• Request: Show every line of the records below as a Markdown table with two columns, Row and Line. Number each row and skip blank lines.

• Extracted records:
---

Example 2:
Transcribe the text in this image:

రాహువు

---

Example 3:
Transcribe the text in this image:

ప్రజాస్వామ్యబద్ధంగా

• Written solution:
| Row | Line |
|---|---|
| 1 | --- |
| 2 | Example 2: |
| 3 | Transcribe the text in this image: |
| 4 | రాహువు |
| 5 | --- |
| 6 | Example 3: |
| 7 | Transcribe the text in this image: |
| 8 | ప్రజాస్వామ్యబద్ధంగా |